There is always a demand for good editors. There is undeniably a real lack of editing skills not only in Malaysia but elsewhere, too. Developing good editors takes time, effort and commitment. Editors must edit more, but we must consider the realities of the workplace where editors are badly remunerated, are often subject to punishing schedules and constantly grappling and coming to terms with publishing decisions that most of the time don’t make much sense. (Also, modern publishing requires books to be churned out at alarming rates, focusing on quantity rather than quality.) However, good publishers are indeed a rarity, especially those who appreciate the value of good editing and writing skills. What we need are more publishers who are able to grapple with the conflict between perfectionism and commercialism and at the same time try to find ways to improve public taste.

Editing a book is not exactly an affair you would like to get involved with. There are more bad ideas than good ones. There are more bad books to edit than good ones. That’s the reality of the business. Some people believe that editing is the most important component of the publishing process; most, however, believe that editing is the least important.

The whole process of publishing a book is a joy to behold. However, I only enjoy it if it is a good manuscript I am working on. When you are editing a great book it feels like you are in heaven. When you are editing a bad book it is like burning in the pits of hell, with fire and brimstone your eternal companions. What I dislike most is the fact that good manuscripts are hard to find. There aren’t many good ones to choose from. And the editing process can be as monotonous as a hamster wheel. I also detest the fact that I can’t say what’s on my mind most of the time. You just grin and bear it!

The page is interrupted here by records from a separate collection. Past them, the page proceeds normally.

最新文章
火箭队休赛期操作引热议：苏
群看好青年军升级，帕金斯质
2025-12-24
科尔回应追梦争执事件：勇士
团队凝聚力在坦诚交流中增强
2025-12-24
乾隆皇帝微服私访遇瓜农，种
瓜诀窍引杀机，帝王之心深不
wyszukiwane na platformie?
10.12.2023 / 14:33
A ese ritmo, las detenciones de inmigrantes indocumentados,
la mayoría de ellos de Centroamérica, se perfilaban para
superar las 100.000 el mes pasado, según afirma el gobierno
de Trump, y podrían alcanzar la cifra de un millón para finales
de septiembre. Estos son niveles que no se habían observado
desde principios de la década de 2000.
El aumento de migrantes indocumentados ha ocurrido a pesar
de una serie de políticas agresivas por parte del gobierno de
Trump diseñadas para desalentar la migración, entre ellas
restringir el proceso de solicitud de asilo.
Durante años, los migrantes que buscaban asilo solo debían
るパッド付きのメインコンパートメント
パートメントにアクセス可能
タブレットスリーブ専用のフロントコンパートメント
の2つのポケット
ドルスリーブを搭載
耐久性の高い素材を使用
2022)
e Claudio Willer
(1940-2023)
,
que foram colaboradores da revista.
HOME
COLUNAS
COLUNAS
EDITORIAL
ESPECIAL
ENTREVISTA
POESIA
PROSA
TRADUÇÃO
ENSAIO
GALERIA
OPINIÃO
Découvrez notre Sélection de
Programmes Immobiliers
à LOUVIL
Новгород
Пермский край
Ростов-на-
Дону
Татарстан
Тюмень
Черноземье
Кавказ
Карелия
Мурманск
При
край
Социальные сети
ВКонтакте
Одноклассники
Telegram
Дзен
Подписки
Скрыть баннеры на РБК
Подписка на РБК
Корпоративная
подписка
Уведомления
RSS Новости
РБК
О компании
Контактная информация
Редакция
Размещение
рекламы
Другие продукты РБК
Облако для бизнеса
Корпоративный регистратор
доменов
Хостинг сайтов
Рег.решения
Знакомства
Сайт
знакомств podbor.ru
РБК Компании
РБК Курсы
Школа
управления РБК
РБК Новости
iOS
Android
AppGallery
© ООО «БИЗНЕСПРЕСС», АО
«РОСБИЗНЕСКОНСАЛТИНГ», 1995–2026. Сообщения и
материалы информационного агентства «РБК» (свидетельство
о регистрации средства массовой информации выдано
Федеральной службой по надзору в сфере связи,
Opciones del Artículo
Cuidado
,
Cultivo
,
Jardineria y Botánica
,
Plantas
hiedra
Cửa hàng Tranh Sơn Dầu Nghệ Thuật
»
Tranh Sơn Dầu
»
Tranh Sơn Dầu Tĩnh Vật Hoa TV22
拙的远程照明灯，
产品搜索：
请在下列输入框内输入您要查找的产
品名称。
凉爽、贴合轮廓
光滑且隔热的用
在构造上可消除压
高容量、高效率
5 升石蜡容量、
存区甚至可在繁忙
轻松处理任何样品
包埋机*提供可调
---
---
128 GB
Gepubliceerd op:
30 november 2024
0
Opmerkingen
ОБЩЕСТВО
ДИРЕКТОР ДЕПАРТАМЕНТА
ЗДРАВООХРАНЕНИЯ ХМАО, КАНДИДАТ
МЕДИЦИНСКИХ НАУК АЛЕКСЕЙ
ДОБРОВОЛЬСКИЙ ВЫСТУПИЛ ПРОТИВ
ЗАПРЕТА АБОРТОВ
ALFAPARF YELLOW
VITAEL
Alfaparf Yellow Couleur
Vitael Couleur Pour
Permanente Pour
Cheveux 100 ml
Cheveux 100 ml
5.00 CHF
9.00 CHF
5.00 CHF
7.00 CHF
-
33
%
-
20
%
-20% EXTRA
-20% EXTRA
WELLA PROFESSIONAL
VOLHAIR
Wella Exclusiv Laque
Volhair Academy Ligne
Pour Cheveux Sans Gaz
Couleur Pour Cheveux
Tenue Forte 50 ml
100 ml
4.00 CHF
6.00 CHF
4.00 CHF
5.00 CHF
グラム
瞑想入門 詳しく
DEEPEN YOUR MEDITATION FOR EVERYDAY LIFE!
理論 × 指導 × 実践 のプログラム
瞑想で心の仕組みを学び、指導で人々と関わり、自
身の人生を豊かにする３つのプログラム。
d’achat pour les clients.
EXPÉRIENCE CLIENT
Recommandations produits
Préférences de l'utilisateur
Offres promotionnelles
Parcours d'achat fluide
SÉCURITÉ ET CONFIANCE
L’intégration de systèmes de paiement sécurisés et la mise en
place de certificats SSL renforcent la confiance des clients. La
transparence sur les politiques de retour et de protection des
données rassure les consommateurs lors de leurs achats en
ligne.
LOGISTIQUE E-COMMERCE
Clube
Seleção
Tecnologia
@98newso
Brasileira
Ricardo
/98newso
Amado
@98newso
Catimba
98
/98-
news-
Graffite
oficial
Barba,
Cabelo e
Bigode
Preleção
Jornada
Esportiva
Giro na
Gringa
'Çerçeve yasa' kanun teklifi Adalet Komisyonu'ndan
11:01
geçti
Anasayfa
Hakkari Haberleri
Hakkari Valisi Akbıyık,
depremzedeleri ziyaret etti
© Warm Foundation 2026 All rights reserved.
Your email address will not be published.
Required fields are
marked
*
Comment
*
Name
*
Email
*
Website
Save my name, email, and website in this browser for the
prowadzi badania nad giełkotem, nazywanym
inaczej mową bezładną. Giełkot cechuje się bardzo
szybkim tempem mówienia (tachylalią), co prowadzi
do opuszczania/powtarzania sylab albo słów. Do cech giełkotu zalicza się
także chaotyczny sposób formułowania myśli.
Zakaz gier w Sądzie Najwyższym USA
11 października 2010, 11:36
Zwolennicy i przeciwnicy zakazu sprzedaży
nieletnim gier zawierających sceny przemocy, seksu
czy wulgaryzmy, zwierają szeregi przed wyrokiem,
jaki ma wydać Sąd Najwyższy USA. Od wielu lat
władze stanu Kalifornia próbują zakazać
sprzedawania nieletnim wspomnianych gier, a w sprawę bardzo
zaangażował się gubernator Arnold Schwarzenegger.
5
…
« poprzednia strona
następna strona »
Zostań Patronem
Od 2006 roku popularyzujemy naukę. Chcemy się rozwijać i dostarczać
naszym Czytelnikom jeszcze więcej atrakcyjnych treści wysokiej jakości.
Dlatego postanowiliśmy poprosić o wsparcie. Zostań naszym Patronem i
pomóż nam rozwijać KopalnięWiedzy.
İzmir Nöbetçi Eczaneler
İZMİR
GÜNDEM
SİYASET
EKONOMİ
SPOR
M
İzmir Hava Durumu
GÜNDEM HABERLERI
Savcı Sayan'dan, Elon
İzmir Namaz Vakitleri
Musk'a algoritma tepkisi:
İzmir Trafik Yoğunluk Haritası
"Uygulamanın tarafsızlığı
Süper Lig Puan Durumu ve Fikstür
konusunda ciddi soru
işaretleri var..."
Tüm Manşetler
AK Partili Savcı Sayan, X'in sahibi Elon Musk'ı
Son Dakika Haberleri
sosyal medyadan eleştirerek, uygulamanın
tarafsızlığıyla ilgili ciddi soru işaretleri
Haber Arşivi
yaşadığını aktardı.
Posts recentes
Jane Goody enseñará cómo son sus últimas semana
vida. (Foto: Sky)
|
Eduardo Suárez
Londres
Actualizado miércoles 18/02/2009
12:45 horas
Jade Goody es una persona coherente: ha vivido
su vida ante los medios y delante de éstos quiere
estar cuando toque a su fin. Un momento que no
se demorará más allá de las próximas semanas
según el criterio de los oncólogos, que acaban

The work of an editor is well exemplified by Maxwell Perkins (1884-1947), the literary editor of Charles Scribner’s Sons in New York who edited the works of such luminaries as F. Scott Fitzgerald, Ernest Hemingway, Thomas Wolfe, Erskine Caldwell, Marjorie Kinnan Rawlings, Alan Paton, James Jones, Edmund Wilson and Ring Lardner, some of the finest writers of the 20th century. Perkins recognised good writing the moment he saw one and nurtured writers as few editors did. He believed editing to be a calling no less important than writing. And for that, he is recognised as the greatest American editor of fiction, and has inspired many leading editors in America today. Read about Perkins’s life, the writers he discovered, nurtured and championed through the years before he passed on in 1947 and the hurly-burly of the New York publishing scene in A. Scott Berg’s Max Perkins: Editor of Genius, an entertaining National Book Award-winning biography first published by Dutton in 1978. The legacy of the patron saint of book editors lives on in the books he moulded and the legion of editors he inspired: Nan A. Talese, Gary Fisketjon, etc.

If you think you are able to live with these realities, then you could be the right person for a career in publishing. Otherwise, it is best you stick to what you are doing now.